Nesse processo, optar pela tradução direta é uma maneira de reduzir os danos da leitura, os possíveis ruídos. “A literatura é um discurso no qual os aspectos estéticos da língua são trabalhados. Muitas vezes, a boa solução encontrada pelo tradutor em espanhol, em francês ou em inglês não é boa em português, o que leva a perdas. Ademais, a tradução é também um diálogo entre duas línguas e, nesse caso, é melhor que não haja intermediários”, defende Mamede, que, no entanto, também ressalta não se tratar de pôr em xeque a qualidade das traduções existentes. Paulo Henriques Britto pensa de forma similar, mas lembra que “existem ótimas traduções feitas por poetas-tradutores que não dominavam o original, como o Kaváfis de José Paulo Paes”.

NO BRASIL
Baixa remuneração, prazos apertados e plágios dificilmente apurados são alguns dos problemas enfrentados por tradutores na rotina do mercado editorial. Ainda assim, suas condições de trabalho evoluíram e, por tabela, cresceu a produção de boa qualidade no país.

“O que me parece, de maneira geral, é que o nível de exigência tem aumentado, o que força a melhora do nível geral das traduções.
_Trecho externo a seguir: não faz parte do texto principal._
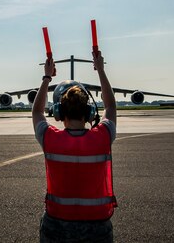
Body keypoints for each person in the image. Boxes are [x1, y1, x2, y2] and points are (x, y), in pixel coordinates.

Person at [32, 50, 117, 243]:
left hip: (57, 225)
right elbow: (111, 107)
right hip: (97, 227)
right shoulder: (102, 137)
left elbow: (37, 111)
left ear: (58, 113)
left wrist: (46, 77)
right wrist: (101, 70)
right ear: (89, 113)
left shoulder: (50, 139)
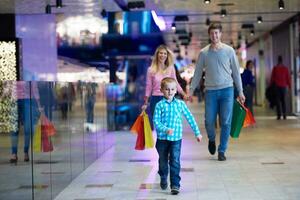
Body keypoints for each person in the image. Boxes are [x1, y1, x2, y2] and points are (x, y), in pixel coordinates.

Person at [190, 22, 245, 161]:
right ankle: (212, 139)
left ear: (220, 34)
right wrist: (190, 91)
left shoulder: (229, 51)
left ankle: (222, 150)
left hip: (227, 90)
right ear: (209, 35)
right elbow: (197, 74)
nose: (214, 35)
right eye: (212, 33)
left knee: (226, 122)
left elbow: (236, 73)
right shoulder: (204, 53)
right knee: (209, 121)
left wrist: (240, 91)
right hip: (211, 92)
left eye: (217, 33)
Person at [153, 77, 202, 195]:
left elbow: (190, 118)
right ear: (161, 90)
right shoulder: (159, 105)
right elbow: (156, 121)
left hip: (176, 139)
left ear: (176, 90)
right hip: (162, 139)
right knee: (163, 162)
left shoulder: (180, 104)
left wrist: (197, 133)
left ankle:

Por exemplo, outro dia mesmo eu estava lendo, extasiado, um excelente romance do escritor espanhol Javier Cercas, Velocidade da luz, e de repente me dei conta de que a qualidade do que eu lia também era devida ao trabalho de um grande tradutor, Sérgio Molina”, avalia Mamede Jarouche.


Junto ao irmão Augusto, Haroldo de Campos “ensinou” o valor de se agregar aspectos formais e semânticos no ato de traduzir. Foto: Divulgação

Embora falar em “boa tradução” soe quase como uma abstração, Paulo Henriques Britto, também formador de novos tradutores, sabe que existem pontos objetivos que caracterizam um trabalho bem-executado: “Uma boa tradução é aquela que circula no meio cultural da língua-meta substituindo a obra traduzida, provocando nos novos leitores efeitos análogos aos produzidos pela obra original”.

Se ambos os entrevistados percebem um cenário de qualidade satisfatória, o mesmo não pode ser dito da variedade de obras traduzidas, e cada um pontuou escritores ou livros de suas áreas de conhecimento mais específicas que fazem falta às nossas prateleiras. “Falta traduzir muita coisa, sim. Para ficar no campo da poesia de língua inglesa contemporânea, faltam antologias brasileiras de autores como Philip Larkin e James Merrill, para não falar em poetas ainda vivos como John Ashbery e Paul Muldoon”, lista Paulo Henriques.

No tocante à produção oriental, a escassez é ainda mais evidente: “Vou me limitar à minha área, o árabe, muito embora existam lacunas absurdas perceptíveis por qualquer um: por exemplo, uma obra-prima como o Decameron, de Bocaccio, tem apenas uma tradução completa, e ruim, em português. Um absurdo. Mas, no que se refere à literatura árabe, dos modernos falta quase tudo: poetas, romancistas e contistas libaneses, marroquinos, egípcios, sírios, iraquianos, tunisianos... No que se refere à literatura antiga, a lacuna é tão obscenamente larga, que é melhor nem falar. Falta praticamente tudo”, lamenta Mamede. 

GIANNI PAULA DE MELO, repórter da Continente Online.